I had to pick up Mom’s prescription and was further taxed with burning the extra fifty dollars she had pressed into my hand on two lottery tickets. Just two? What the fuck, I remember when the two-dollar ticket debuted, and I thought that was excessive. Whatever, it’s her disposable income, and as long as she can still afford her insulin, sending it straight down the shitter on lottery tickets wasn’t any of my business.

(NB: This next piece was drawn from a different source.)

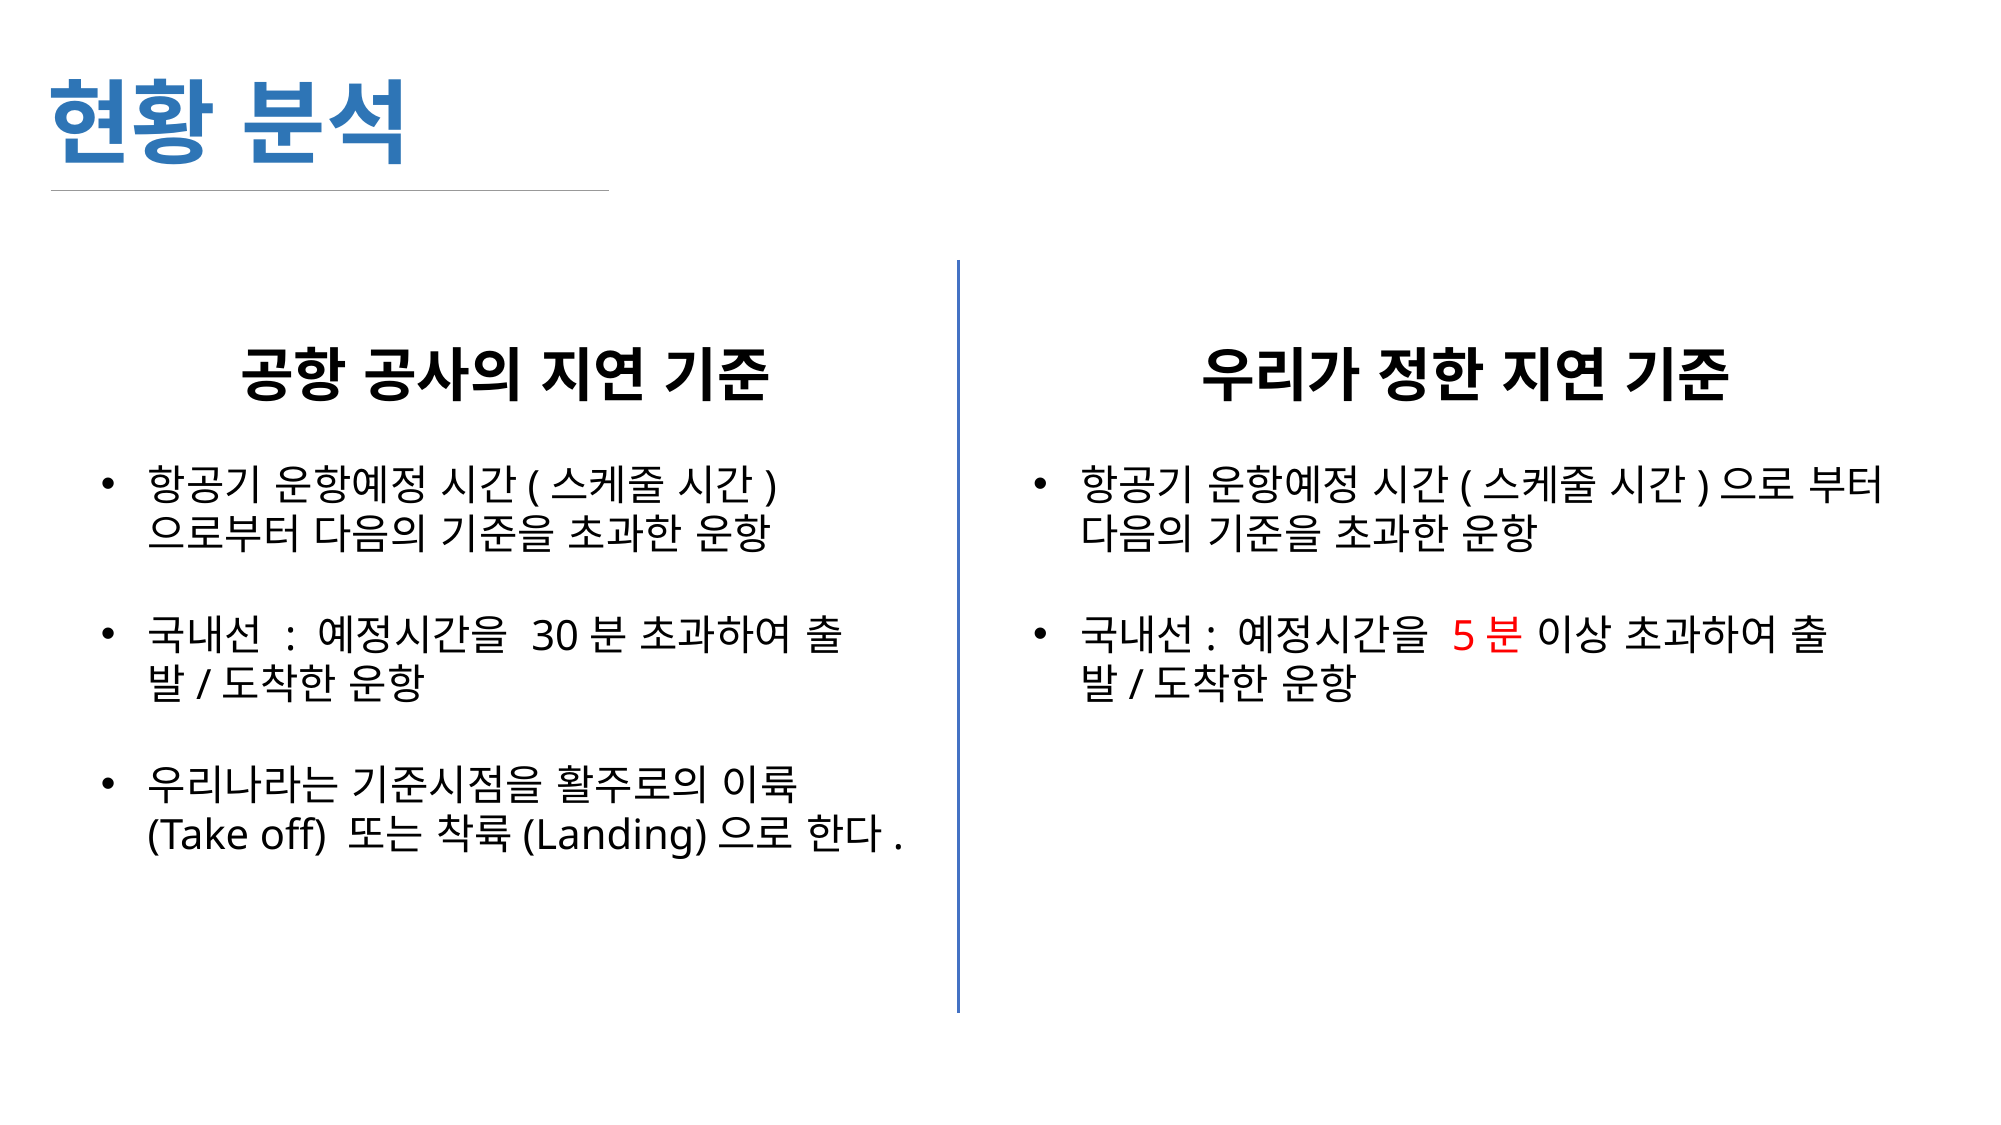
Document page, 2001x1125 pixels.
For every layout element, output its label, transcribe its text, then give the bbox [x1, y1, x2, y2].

Rite Aid has one of those tall boxy lottery machines, like a soda machine only it dispenses lottery tickets. Sad world. It never bugged me too much to use the machine when she asked, but I always felt like a scumbag when she wanted me to cash in her winners. That involved other humans and if small talk emerged I always acted as though I knew as much about the New York Lottery as a Martian, and was sure to explain I was only there on someone else’s coin.
I planned to buy her tickets first, while my hands were free, but there was a woman standing in front of the lottery machine scratching a ticket, and I really couldn’t be bothered. Woman was practically dancing with the big goddamn metal box, her body swaying in time to the rhythm of her scratch. Fuck it, the insulin was a single pen, it’d fit right in my pocket. I’d come back for her lottery tickets, hands every bit as free, after visiting the pharmacy.
When I returned, to my surprise, the woman was still standing there; still scratching there.